Pull out each line in the entries that contains the word "позвоночника", and list those lines as they appear.

■ **RECORDS TO PROCESS**
=== Begin Enclosure ===
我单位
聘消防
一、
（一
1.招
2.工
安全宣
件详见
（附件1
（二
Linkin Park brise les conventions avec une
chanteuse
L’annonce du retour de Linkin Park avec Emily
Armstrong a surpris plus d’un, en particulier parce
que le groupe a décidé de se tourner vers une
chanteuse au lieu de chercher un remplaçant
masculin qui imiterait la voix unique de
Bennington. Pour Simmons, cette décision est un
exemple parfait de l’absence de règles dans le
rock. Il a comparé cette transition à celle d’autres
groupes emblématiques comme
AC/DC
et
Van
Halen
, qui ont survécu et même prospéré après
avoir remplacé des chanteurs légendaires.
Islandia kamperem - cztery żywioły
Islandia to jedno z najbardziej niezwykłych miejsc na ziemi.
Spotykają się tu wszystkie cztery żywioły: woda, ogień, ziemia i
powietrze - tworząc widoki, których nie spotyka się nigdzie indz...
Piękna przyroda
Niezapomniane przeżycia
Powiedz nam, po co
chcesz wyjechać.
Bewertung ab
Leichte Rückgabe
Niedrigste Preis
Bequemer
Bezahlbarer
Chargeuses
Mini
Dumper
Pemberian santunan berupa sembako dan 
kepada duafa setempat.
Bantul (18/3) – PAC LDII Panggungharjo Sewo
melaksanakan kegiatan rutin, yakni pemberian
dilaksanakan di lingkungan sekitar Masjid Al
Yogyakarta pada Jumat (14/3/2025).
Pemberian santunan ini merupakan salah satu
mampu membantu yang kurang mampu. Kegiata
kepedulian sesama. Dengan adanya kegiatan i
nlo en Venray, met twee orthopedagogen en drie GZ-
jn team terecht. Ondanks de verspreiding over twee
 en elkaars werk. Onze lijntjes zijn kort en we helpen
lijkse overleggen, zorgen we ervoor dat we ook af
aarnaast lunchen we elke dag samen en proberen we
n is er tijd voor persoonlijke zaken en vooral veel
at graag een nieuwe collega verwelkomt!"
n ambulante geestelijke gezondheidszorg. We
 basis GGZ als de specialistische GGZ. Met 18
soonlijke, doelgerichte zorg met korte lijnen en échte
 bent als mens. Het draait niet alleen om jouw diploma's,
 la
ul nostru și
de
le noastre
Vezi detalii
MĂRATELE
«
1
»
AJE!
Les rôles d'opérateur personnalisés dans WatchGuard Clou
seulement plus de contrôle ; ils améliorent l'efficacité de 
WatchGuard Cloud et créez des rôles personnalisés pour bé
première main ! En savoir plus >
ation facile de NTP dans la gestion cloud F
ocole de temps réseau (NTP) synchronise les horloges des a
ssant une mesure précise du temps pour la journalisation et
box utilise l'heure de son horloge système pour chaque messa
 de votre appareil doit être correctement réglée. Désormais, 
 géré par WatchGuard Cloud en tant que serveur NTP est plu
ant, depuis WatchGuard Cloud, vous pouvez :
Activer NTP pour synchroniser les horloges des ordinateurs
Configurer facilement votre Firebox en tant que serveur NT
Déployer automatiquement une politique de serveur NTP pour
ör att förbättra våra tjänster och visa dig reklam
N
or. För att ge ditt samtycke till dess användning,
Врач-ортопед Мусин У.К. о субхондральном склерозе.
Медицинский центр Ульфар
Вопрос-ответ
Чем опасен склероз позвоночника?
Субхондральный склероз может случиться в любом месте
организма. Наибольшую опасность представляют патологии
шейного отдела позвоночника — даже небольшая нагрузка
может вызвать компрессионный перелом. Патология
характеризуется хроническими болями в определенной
=== End Enclosure ===
■ **ANSWER**
Чем опасен склероз позвоночника?
шейного отдела позвоночника — даже небольшая нагрузка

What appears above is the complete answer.